Jedoch gab es bis dahin noch einiges zu tun! Er musste Blackbeard und seine Bande aufhalten. Sein Plan sah vor, sie einfach daran zu hindern, die Insel vorzeitig wieder verlassen zu können, indem er einfach ihr Schiff versenkte. Ein kühner und auf dem ersten Blick einfacher Plan, welcher aber seine Anwesenheit auf jeden Fall verraten würde. Doch dies war ihm im Moment auch egal! Die Oro Jackson war auf dem Weg. Er müsste sich nach seiner Aktion also nicht lange verstecken. Der Gedanke sich überhaupt zu verstecken, war ihm eigentlich zu wider. Es entsprach nicht seiner Natur, einer direkten Konfrontation auf diese Art und Weise aus dem Weg zu gehen. Aber vielleicht war genau jetzt der Zeitpunkt gekommen, sich wirklich nicht nach seiner normalen Verhaltensart zu benehmen. Blackbeard würde von ihm den Konfrontationskurs erwarten… hitzköpfig gradlinig und volles Risiko. Doch diesen Gefallen würde er ihm nicht machen.
Seufzend schob er sich den bereits sechsten Keks in den Mund. „Katz und Maus“ war noch nie sein Lieblingsspiel gewesen, war er darin verdammt mies. Aber er würde auch nicht weglaufen, obgleich dies auch eine Option darstellt. „Einfach das Schiff zerlegen und dann die Kurve kratzen…?“, murmelte er nachdenklich und griff sich den elften Keks. „Nein!“, er wollte wissen, woher Blackbeard die Vivrecard hatte. Und er wollte auch nicht das Risiko eingehen, das Blackbeard und seine Bande doch noch einen Weg weck von der Insel fanden. Seinen ehemaligen Nakama durfte er nicht unterschätzen! Blackbeard war gerissen und verschlagen. Wer wusste schon, was er als nächstes plante oder zu was er noch fähig sein würde.
Aber darüber wollte Ace jetzt nicht weiter nachdenken und sich vorerst nur auf die Zerstörung der BlackBarge konzentrieren. Jedoch während er aus seinem Versteck entschwand, seinen Rucksack im Striker deponierte und sich auf dem Weg zum Hafen begab, ließ ihn der Gedanke an seine berechenbare Verhaltensweise nicht los.
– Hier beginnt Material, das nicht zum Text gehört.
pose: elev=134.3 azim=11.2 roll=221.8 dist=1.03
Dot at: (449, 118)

Er hatte geglaubt, in den letzten Jahren sich soweit verändert zu haben, das er eben nicht mehr der hitzköpfige draufgängerische Junge war, welcher sich stillschweigend davon stahl und seinen Feinden allein entgegentrat. Aber genau dies hatte er wieder einmal getan!
Er hatte nicht mit Marco geredet, obwohl sein Vize, bester Freund und großer Bruder doch genau der Mann gewesen wäre, welchem das merkwürdige Verhalten von Blackbeard wohl hinterfragt hätte. „Ja, Marco wäre es sicherlich aufgefallen…“, dachte Ace.
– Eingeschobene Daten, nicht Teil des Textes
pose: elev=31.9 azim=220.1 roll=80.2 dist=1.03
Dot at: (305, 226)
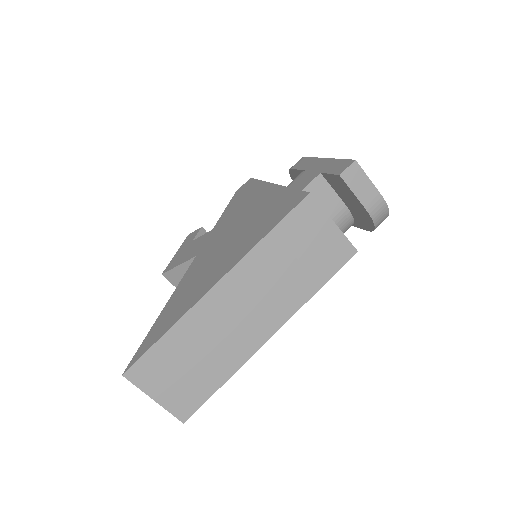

Nein, anstelle zu reden und zu seinen Gedanken und Vermutungen eine zweite Meinung einzuholen, hatte sein Hitzkopf gehandelt.
„ACH VERDAMMTER SCHEIßKRAM!“, fluchte Ace laut auf und ging Wort wörtlich in Flammen auf. Er war wütend! Wütend auf sich selbst und auch wütend auf eine so niederträchtige Art und Weise hereingelegt worden zu sein.
Das eine Gruppe Blackbeard-Piraten ihn in seiner lodernden Wut entdeckte und sich daran machte, ihn aufzuhalten, war ihm vollkommen egal. Er war nahe dem Hafen… nah genug für die Ausführung seines Planes… und was dann kommen mochte, würde er dann sehen… wenn seine Wut in tausend Trümmer verraucht war!

Wut war eine mächtige Waffe!
Sie gab einem Kraft… das Feuer lodert heiß!
Die Hölle naht, der Teufel hämisch lacht…
Es war egal… nein, es war nicht egal!
War es das… was am Ende alles ausmachte?